- Tugas yang Dikerjakan: Ambil secara persis bagian dari teks tentang puasa, mulai dengan "Tanpa terasa, Ramadhan" dan terus hingga "spiritual yang berbeda-beda.".

- Blok Teks:
--------------------------------------------------
Antara Puasa dan Perilaku “Tapa Ngrame”

Tanpa terasa, Ramadhan sudah memasuki hari ke-21. Konon, memasuki sepertiga Ramadhan yang terakhir, tantangan makin berat. Kelelahan fisik dan psikhis makin kompleks. Bisa jadi, ini sebuah dinamika berpuasa yang sengaja didesain oleh Sang Khalik untuk menguji tingkat keimanan hamba-Nya. Bagi para pendamba nilai religiusitas, puasa bisa ditafsirkan sebagai entitas ke-hamba-an yang menyajikan banyak pengalaman spiritual. Dalam konteks demikian, bisa jadi pula secara personal setiap orang akan merasakan pengalaman spiritual yang berbeda-beda.

IblisDalam konteks kultural, ibadah puasa bisa juga dibilang sebagai laku “tapa ngrame”; sebuah perilaku spiritual di tengah keramaian duniawi ketika godaan nafsu yang paling purba sekalipun berupaya mencederai kekhusyukan kita dalam menjalankan laku pertapaan itu. Sebagai sebuah laku spiritual, dengan sendirinya “tapa ngrame” telah melewati batas-batas dimensi ragawi, kemudian “manjing” ke dalam dimensi rohaniah untuk menggapai makna kesejatian hidup. Ini artinya, perilaku seseorang yang sedang “tapa ngrame” hanya berpamrih untuk menghadirkan “Zat Yang Serba-Maha” ke dalam hidup keseharian. Ia abai terhadap gelimang nafsu; kekuasaan, keserakahan, keangkuhan, kedengkian, dendam, kemurkaan, dan berbagai penyakit hati yang lain.

Esensi puasa sejatinya tak hanya berjuang untuk menaklukkan godaan yang bersifat fisik dengan menahan deraan rasa haus dan lapar, tetapi juga berupaya memerangi godaan nafsu yang bersifat psikis untuk membersihkan noda yang mengerak di dalam nurani. Konon, inilah salah satu perjuangan terberat laku puasa dalam upaya membangun karakter dan integritas kepribadian akhlakul karimah. Sungguh beruntung buat mereka yang sanggup menjalankan setumpuk aktivitas keseharian di tengah deraan rasa haus dan lapar tanpa tergoda untuk membatalkan puasanya hanya demi memanjakan perut dan lidah. Dan jauh akan lebih beruntung ketika seseorang telah sanggup mengatasi godaan nafsu untuk memanjakan sikap serakah, bohong, korup, angkuh, atau dengki di tengah situasi serba-ambigu yang seringkali memaksa orang untuk “berpakta dengan Iblis”.
--------------------------------------------------
- Isi Kumpulan Data:
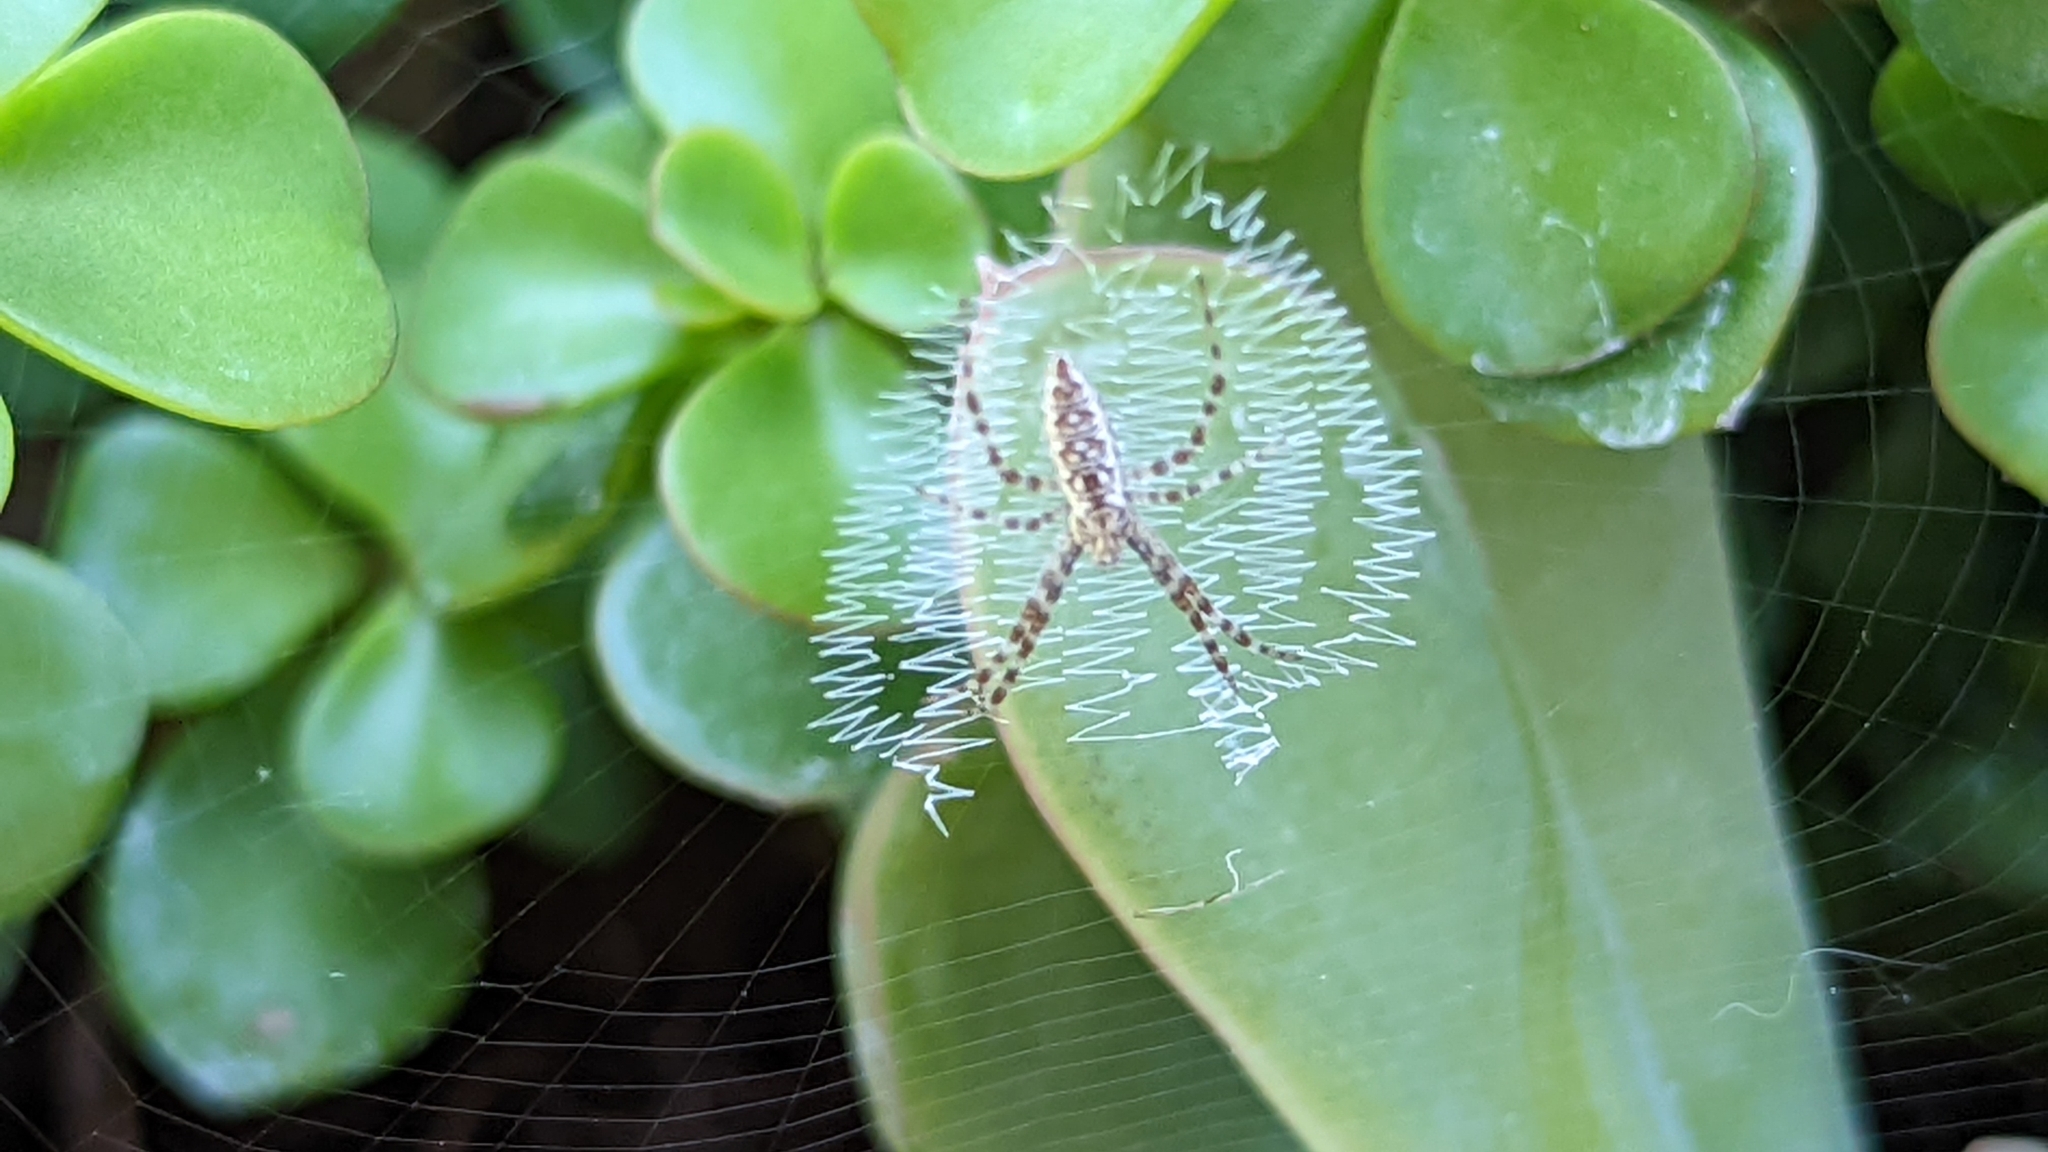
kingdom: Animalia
--------------------------------------------------
- Hasil Latihan Ini:
Tanpa terasa, Ramadhan sudah memasuki hari ke-21. Konon, memasuki sepertiga Ramadhan yang terakhir, tantangan makin berat. Kelelahan fisik dan psikhis makin kompleks. Bisa jadi, ini sebuah dinamika berpuasa yang sengaja didesain oleh Sang Khalik untuk menguji tingkat keimanan hamba-Nya. Bagi para pendamba nilai religiusitas, puasa bisa ditafsirkan sebagai entitas ke-hamba-an yang menyajikan banyak pengalaman spiritual. Dalam konteks demikian, bisa jadi pula secara personal setiap orang akan merasakan pengalaman spiritual yang berbeda-beda.